** BEGIN EXERCISE MATERIALS **

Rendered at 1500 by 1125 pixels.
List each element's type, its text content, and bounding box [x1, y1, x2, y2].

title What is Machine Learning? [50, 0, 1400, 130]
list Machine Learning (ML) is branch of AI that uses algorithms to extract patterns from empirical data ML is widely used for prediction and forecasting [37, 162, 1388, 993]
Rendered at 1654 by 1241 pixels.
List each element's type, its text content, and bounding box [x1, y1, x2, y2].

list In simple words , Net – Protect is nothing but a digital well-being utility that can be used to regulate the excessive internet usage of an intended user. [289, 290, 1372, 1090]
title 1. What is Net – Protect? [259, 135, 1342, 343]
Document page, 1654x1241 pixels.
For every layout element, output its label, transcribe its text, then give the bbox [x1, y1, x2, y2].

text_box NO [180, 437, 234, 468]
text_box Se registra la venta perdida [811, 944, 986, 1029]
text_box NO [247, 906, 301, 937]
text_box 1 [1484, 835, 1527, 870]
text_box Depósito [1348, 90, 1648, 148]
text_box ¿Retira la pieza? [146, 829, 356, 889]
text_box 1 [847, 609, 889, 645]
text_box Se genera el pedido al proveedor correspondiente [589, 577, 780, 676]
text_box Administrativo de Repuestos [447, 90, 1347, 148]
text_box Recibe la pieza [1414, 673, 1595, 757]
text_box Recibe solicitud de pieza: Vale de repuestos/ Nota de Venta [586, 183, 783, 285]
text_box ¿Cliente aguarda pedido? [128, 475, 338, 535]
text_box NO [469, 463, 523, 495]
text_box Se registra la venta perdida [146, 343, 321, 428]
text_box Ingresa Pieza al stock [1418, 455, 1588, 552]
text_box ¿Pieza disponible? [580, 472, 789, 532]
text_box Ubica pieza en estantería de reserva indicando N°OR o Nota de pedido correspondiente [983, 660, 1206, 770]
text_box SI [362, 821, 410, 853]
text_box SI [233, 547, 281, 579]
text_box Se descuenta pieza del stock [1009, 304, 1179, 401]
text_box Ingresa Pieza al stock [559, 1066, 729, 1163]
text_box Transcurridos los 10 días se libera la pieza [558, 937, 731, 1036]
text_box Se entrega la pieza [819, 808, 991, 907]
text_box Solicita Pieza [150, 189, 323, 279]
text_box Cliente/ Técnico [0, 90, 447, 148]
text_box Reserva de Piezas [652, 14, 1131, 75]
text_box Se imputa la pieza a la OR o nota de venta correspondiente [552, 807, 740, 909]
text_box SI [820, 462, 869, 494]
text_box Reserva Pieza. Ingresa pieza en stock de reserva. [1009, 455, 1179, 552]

** END EXERCISE MATERIALS **

WRITTEN REQUEST :: Please copy the rows between the lines holding "Rendered at 1654 by 1241 pixels." and "title 1. What", inclusive, with no change to them.

RESPONSE TO THIS EXERCISE ::
Rendered at 1654 by 1241 pixels.
List each element's type, its text content, and bounding box [x1, y1, x2, y2].

list In simple words , Net – Protect is nothing but a digital well-being utility that can be used to regulate the excessive internet usage of an intended user. [289, 290, 1372, 1090]
title 1. What is Net – Protect? [259, 135, 1342, 343]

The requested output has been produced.